DocBrain applies per-IP rate limiting to unauthenticated routes and per-API-key rate limiting to authenticated routes. Rate limiting is enabled by default.

Variable Default Description
RATE_LIMIT_ENABLED true Set to false to disable all rate limiting (not recommended for production)
RATE_LIMIT_RPM 60 Requests per minute per IP on unauthenticated routes
RATE_LIMIT_AUTH_RPM 120 Requests per minute per API key on authenticated routes
RATE_LIMIT_WEBHOOK_RPM 30 Requests per minute per IP on webhook endpoints (/github/events, /gitlab/events)

When a rate limit is exceeded, DocBrain returns 429 Too Many Requests with a Retry-After header.

GitLab MR Capture Webhook

The GitLab capture feature lets engineers trigger immediate ingestion by commenting @docbrain capture on any merge request.

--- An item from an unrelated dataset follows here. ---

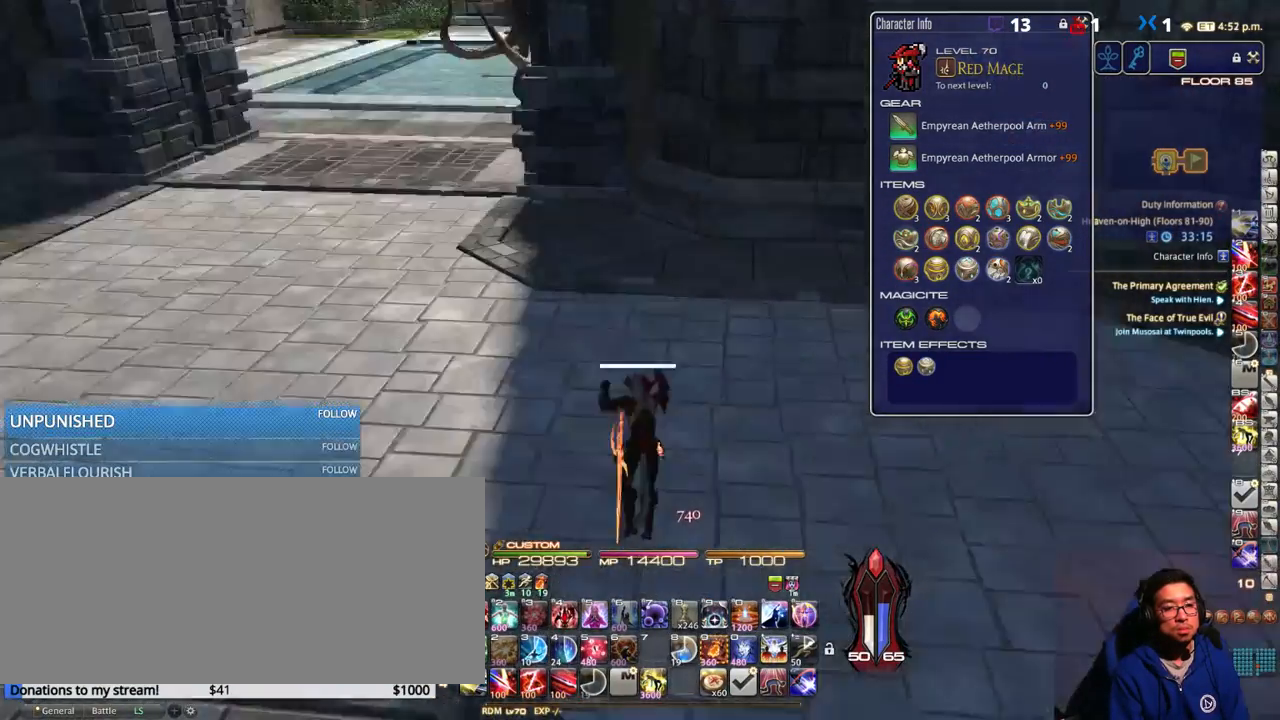
{"keys": ["w"], "events": [[100, "space", "down"], [200, "a", "up"], [200, "space", "up"], [284, "alt_r", "down"], [284, "rbracket", "up"], [334, "q", "down"], [450, "q", "up"], [467, "alt_r", "up"]]}
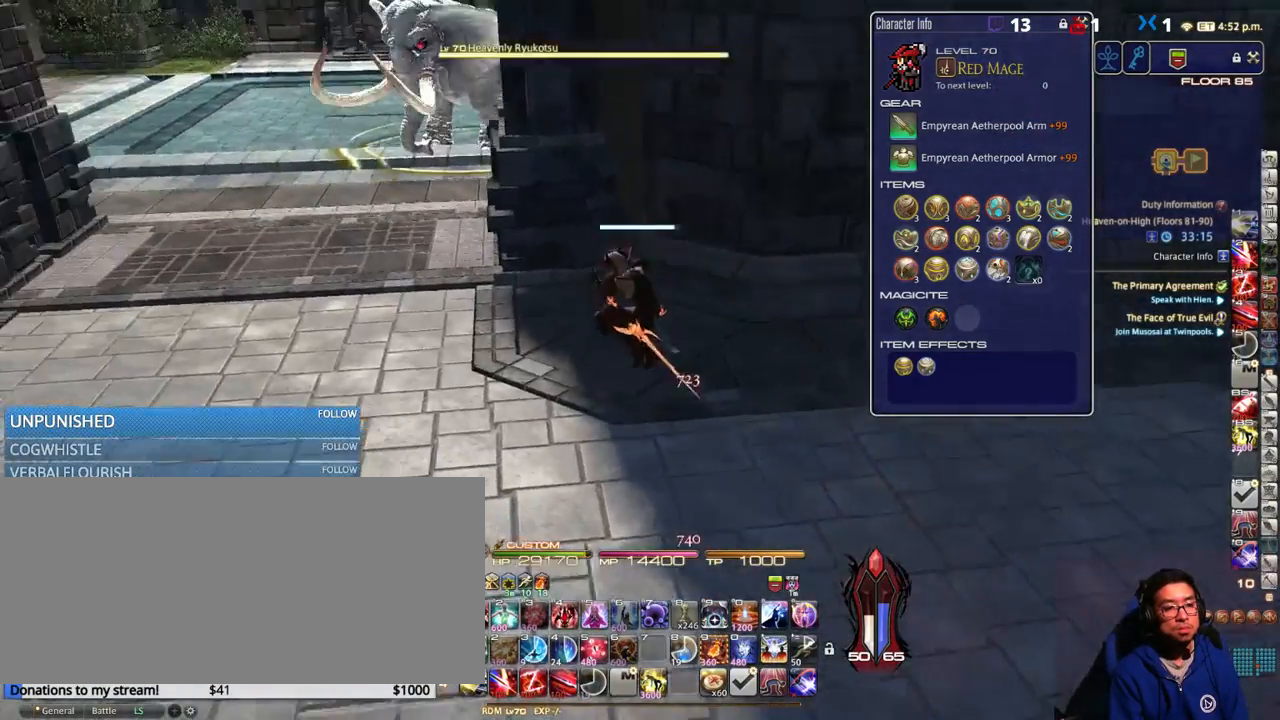
{"keys": ["w"], "events": [[150, "rbracket", "down"], [217, "w", "up"], [284, "rbracket", "up"], [434, "w", "down"]]}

Variable Default Description
GITLAB_CAPTURE_WEBHOOK_SECRET HMAC secret shared with GitLab for webhook signature verification
GITLAB_CAPTURE_TOKEN GitLab personal access token with api scope (fetches MR notes and posts reply comments)
GITLAB_CAPTURE_BASE_URL https://gitlab.com GitLab instance base URL (override for self-hosted)
GITLAB_CAPTURE_ALLOWED_USERS Comma-separated GitLab usernames allowed to trigger capture. Empty = all users.
GITLAB_CAPTURE_ALLOWED_PROJECTS Comma-separated project paths allowed to trigger capture. Empty = all projects. e.g. myorg/myrepo

See Ingestion Guide for full setup instructions.

GitHub Capture Security

These optional variables restrict which repos and users can trigger real-time GitHub PR/issue capture via @docbrain capture comments.

Variable Default Description
GITHUB_CAPTURE_ALLOWED_REPOS Comma-separated owner/repo pairs allowed to trigger capture. Empty = all repos. e.g. myorg/backend,myorg/frontend
GITHUB_CAPTURE_ALLOWED_USERS Comma-separated GitHub usernames allowed to trigger capture. Empty = all users. e.g. alice,bob

A 500KB content size guard applies to all capture requests. Oversized threads are rejected with a reply comment.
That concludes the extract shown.